If you want a science fiction email with a galaxy, you’ll need faster than light travel. The alternative takes decades or centuries to reach a strange star system, which is not nearly as much fun. So you start with a wild scientific idea, add some technology and poof! Quam Celerrime ad Astra. Everything from wormholes to space is used in sci-fi, but perhaps the most famous is FTL tropical warp drive.
Warp drive has been used in sci-fi since the 1930s, but it was made popular by the 1960s television program Star Trek. Although based on the theory of general relativity, where space and time can be distorted by gravity, the TV series did not provide details. Warp coils, mumble mumble, dilithium crystals. Note the fact that relativity clearly states that objects cannot move faster than light. Without warp, Captain Kirk would never have been able to enchant beautiful strangers.
The idea was interesting enough that some scientists are trying to develop a theory on how it can work. Physicist and science fiction author Robert Forward, for example, suggested several ideas. But things really started when Miguel Alcubierre wrote an article in Classical and quantum gravity it can be called warp drive.
The paper demonstrated how the general relativity of space could be distorted in a way that made FTL travel possible. Theoretically, a ship could never travel by space faster than light, but you can form a skewed bubble space around the ship, which can reach distant stars in almost no time. The idea became known as the Alcubierre ride.
There was only one problem. Although the Alcubierre ride was possible within general relativity, it only worked if you could get an exotic material with a negative mass in the hands of a planet. All matters have a positive mass, so it’s a deal. Even Alcubierre said the idea is unlikely to work in real life.
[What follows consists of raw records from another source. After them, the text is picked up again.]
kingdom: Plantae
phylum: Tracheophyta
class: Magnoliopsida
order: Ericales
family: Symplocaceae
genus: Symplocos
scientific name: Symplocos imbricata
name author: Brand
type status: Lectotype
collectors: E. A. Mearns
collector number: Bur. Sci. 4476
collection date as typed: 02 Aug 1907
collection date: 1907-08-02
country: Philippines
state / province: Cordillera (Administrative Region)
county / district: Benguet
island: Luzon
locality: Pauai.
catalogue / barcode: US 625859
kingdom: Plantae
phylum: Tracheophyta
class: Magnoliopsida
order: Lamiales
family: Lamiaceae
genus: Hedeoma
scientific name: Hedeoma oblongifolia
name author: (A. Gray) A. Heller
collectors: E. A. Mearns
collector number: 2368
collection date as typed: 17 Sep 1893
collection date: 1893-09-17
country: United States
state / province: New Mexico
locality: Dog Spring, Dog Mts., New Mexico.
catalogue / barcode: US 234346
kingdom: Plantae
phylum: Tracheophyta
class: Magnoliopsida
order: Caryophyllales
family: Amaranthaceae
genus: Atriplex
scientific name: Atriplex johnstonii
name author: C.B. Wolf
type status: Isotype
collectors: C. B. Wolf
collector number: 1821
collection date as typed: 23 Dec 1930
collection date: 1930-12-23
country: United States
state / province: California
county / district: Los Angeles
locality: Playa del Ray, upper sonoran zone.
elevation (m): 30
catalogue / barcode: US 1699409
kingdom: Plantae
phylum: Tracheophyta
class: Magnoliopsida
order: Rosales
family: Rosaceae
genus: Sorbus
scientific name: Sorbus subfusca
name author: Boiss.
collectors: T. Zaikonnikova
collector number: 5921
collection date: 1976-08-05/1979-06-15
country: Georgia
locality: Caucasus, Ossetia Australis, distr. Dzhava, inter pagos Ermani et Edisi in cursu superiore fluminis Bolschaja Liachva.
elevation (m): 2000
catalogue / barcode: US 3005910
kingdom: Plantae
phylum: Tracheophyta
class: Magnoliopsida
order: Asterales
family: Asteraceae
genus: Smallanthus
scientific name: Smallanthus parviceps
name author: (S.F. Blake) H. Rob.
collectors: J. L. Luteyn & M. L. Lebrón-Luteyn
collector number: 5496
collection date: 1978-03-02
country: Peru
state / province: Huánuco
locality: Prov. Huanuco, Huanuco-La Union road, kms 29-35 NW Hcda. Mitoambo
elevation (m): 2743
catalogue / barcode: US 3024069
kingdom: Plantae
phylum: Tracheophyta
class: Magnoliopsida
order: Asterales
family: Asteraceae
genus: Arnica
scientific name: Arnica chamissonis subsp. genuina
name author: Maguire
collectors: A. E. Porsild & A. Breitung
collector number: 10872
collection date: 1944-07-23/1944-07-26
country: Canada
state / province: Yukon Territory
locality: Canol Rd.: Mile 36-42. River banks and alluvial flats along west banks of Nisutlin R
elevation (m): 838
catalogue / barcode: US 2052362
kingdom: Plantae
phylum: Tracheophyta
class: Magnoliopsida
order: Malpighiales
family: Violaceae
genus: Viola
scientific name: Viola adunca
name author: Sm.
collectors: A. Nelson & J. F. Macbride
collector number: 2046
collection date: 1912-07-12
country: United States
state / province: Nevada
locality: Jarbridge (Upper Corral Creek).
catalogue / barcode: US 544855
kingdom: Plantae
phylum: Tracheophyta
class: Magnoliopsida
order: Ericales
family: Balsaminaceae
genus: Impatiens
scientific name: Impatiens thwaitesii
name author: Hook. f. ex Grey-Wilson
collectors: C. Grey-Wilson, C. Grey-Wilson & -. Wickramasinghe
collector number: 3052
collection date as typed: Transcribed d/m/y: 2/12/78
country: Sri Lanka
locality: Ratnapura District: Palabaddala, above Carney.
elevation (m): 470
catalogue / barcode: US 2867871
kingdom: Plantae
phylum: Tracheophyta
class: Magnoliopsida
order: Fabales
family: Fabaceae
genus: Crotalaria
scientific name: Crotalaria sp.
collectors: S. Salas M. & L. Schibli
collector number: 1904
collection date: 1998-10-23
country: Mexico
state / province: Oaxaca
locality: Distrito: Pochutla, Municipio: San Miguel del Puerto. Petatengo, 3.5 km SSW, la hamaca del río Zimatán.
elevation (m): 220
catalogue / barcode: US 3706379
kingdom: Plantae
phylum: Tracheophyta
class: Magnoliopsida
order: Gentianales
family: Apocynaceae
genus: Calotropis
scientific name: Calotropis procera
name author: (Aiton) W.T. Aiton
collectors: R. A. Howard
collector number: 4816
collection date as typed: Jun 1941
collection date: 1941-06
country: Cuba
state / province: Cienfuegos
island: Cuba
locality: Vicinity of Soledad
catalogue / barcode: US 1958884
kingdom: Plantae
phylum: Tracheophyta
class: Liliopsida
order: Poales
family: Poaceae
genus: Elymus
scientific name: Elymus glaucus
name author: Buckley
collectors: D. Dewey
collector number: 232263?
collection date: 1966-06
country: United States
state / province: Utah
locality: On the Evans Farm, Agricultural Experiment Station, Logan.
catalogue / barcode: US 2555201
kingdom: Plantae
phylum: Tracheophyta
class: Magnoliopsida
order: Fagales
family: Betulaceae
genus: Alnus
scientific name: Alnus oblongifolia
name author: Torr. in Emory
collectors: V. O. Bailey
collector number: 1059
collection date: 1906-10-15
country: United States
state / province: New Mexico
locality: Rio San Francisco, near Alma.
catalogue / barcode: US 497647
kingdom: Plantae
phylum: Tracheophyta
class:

New research solves some of these problems, but introduces others. Work by Alcubierre and Lobo mostly concentrates on the shear effect of the weak field. They find that small shear effects are similar to an unresponsive drive, as suggested with the EM Drive. They also found that although the propulsion still requires negative mass energy, this can be hypothetically done with a ship with a positive finite mass.
Another recent paper by Erik Lentz follows a different approach. He notes that there are certain warp configurations that look like solitons. Solitons are a wave effect that is self-reinforcing. Solitons can retain their shape while moving at a constant velocity and have been observed in water and other liquids. Lentz showed that while soliton warp bubbles require an incredible amount of dense material, they do not need the energy of the case to be negative.
Both of these ideas also have one other problem. By creating a relativistic bubble around the ship, they effectively isolate the ship from the outside world. This is known as the horizon problem and it means that the ship bubble cannot be controlled from within the ship. The voyage of the ship must be controlled from the outside. Jean Luc Picard may be ship captain, but he can not just ‘make it so’.
Of course, warp is still hypothetical. There are profound theoretical challenges, to say nothing of engineering. But maybe we’ll work it all out in the 23rd century, and we can finally turn to the stars quickly.
Reference: Alcubierre, Miguel. “The warp drive: moving fast within general relativity.” Classical and quantum gravity 11.5 (1994): L73.
Reference: Alcubierre, Miguel and Francisco SN Lobo. “Warp Drive Basics.” Wormholes, chain drives and energy conditions. Springer, Cham, 2017. 257-279.
Reference: Lentz, Erik. “Break the warp: hyper-fast solitons in Einstein-Maxwell plasma theory.” Classical and quantum gravity (2021).